* **Source data**:
◆ ◆ ◆ ◆
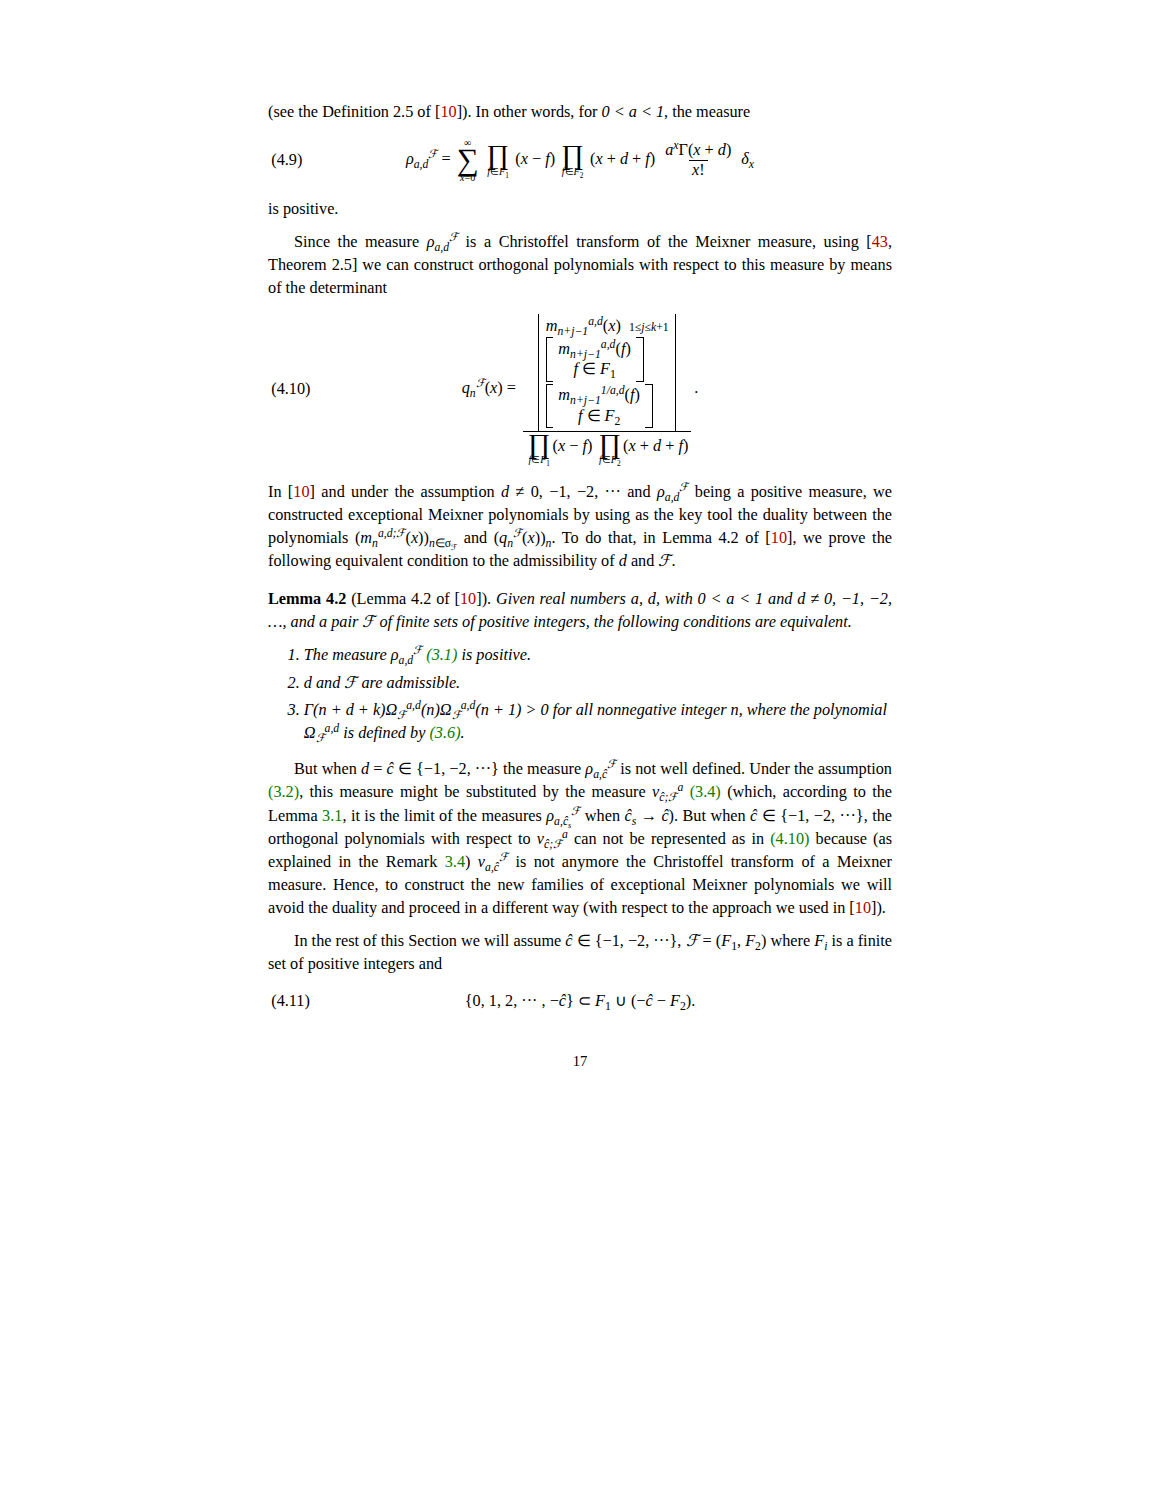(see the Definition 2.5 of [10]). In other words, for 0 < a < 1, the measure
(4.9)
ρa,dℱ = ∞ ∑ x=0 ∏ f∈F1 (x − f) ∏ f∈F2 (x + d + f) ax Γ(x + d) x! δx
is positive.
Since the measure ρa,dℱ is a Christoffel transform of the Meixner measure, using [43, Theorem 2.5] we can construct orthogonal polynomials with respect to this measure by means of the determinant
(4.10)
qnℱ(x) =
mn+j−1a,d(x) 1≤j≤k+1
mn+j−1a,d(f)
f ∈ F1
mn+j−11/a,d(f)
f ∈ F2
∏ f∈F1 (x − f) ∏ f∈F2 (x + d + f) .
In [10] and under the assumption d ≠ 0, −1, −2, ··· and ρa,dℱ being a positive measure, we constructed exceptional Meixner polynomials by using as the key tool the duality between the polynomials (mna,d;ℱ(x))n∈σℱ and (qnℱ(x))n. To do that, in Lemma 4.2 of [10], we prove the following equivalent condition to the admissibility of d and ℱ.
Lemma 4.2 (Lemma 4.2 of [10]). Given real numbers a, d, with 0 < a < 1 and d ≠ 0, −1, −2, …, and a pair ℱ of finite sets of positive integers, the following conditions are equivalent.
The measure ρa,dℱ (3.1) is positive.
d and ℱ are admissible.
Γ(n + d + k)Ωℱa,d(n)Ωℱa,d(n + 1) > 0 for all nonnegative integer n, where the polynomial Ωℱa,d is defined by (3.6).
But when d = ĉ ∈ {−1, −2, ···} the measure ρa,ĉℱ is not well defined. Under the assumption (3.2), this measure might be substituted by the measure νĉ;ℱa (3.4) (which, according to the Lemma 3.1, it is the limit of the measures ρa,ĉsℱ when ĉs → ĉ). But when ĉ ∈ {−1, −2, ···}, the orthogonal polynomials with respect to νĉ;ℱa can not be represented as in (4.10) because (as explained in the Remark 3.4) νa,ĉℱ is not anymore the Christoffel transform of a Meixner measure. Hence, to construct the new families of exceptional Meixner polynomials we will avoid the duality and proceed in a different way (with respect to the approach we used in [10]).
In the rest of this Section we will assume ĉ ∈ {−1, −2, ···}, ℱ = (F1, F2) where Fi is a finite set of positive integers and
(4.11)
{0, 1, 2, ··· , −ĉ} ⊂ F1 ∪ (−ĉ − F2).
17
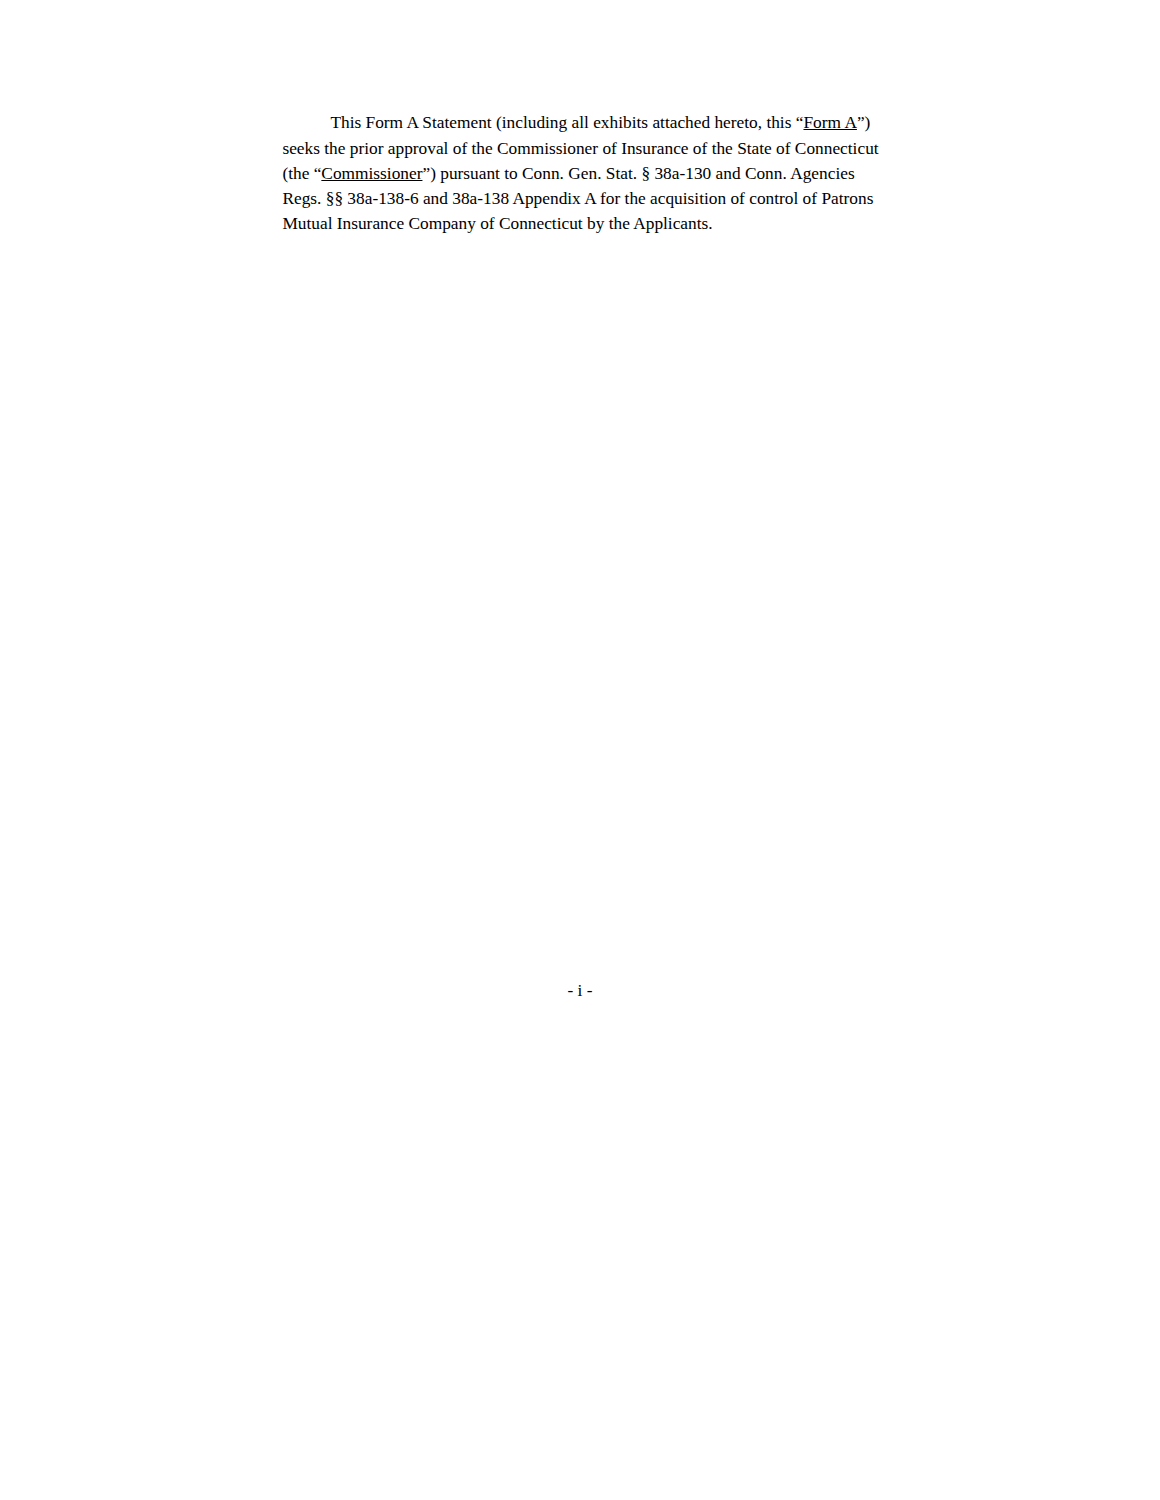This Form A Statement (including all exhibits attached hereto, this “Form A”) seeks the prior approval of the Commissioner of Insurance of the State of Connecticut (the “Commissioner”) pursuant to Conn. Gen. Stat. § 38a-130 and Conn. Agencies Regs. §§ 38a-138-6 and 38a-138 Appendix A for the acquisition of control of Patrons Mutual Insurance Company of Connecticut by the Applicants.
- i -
◆ ◆ ◆ ◆
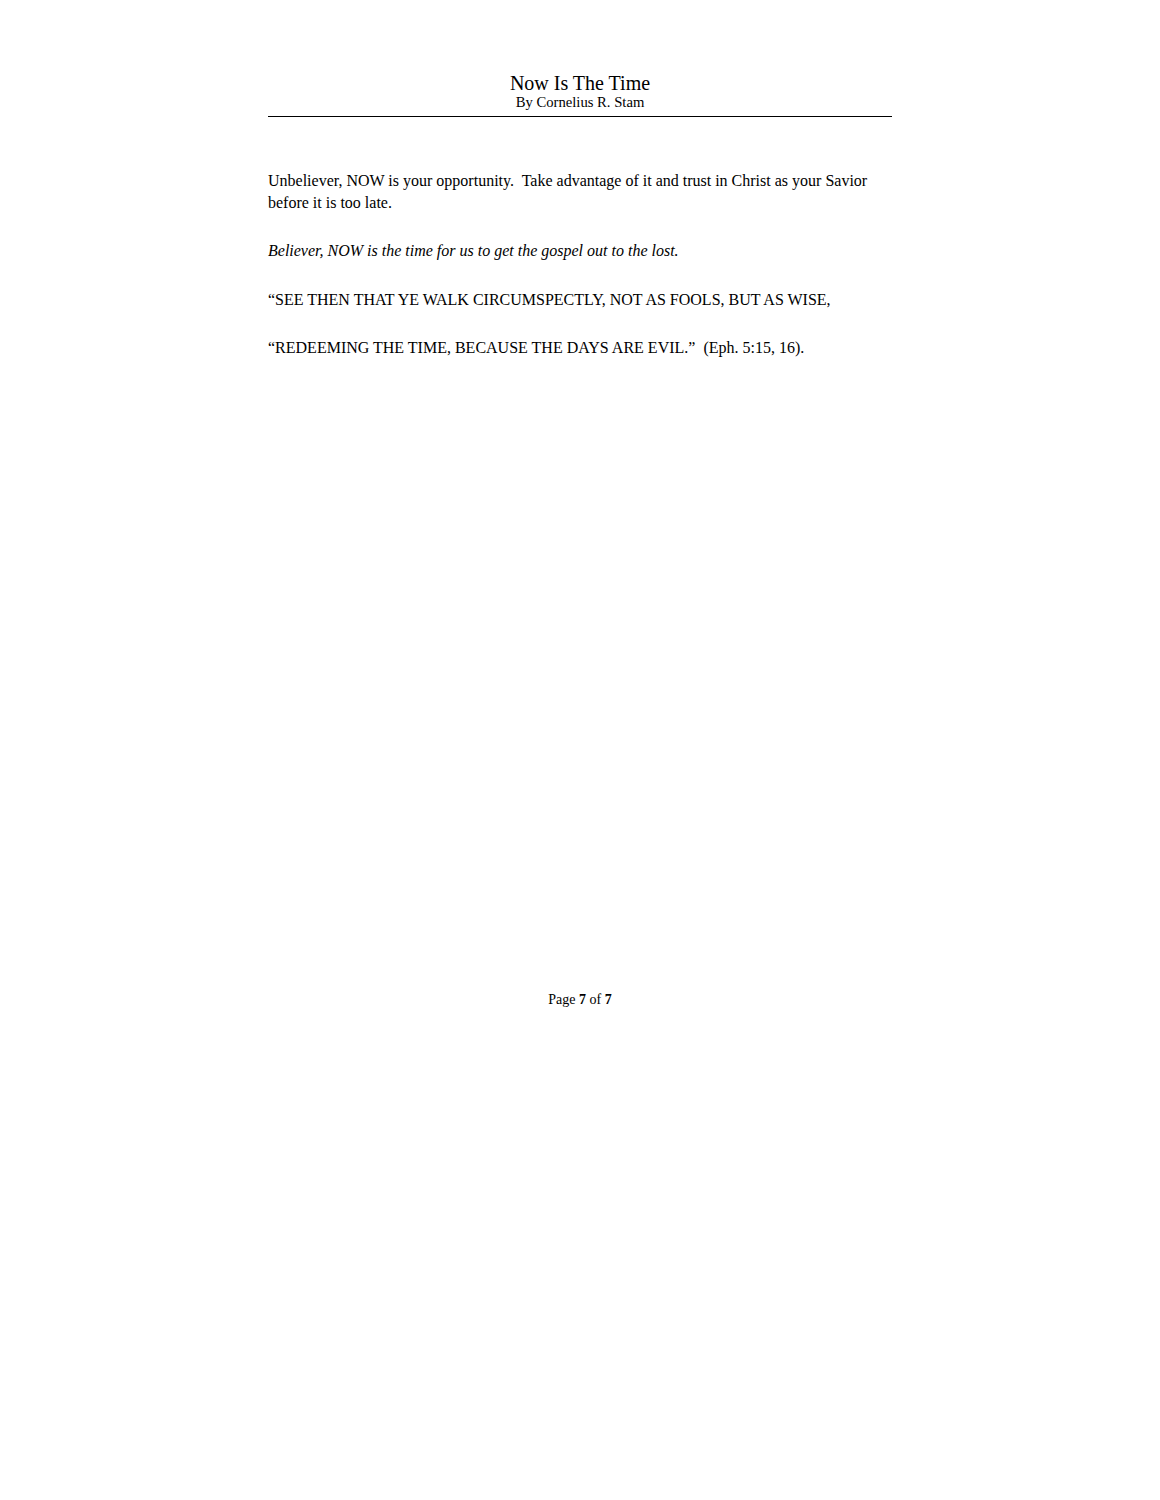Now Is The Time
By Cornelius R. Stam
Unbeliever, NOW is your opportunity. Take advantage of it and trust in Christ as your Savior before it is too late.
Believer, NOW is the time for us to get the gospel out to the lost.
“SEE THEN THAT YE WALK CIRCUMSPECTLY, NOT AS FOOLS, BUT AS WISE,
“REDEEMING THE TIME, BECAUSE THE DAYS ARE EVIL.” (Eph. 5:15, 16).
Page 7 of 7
◆ ◆ ◆ ◆
* **Work task**: Print exactly the lines above from the one with "THEN THAT YE" to the one with "Page 7 of 7", including both.

* **Solution to this task**:
“SEE THEN THAT YE WALK CIRCUMSPECTLY, NOT AS FOOLS, BUT AS WISE,
“REDEEMING THE TIME, BECAUSE THE DAYS ARE EVIL.” (Eph. 5:15, 16).
Page 7 of 7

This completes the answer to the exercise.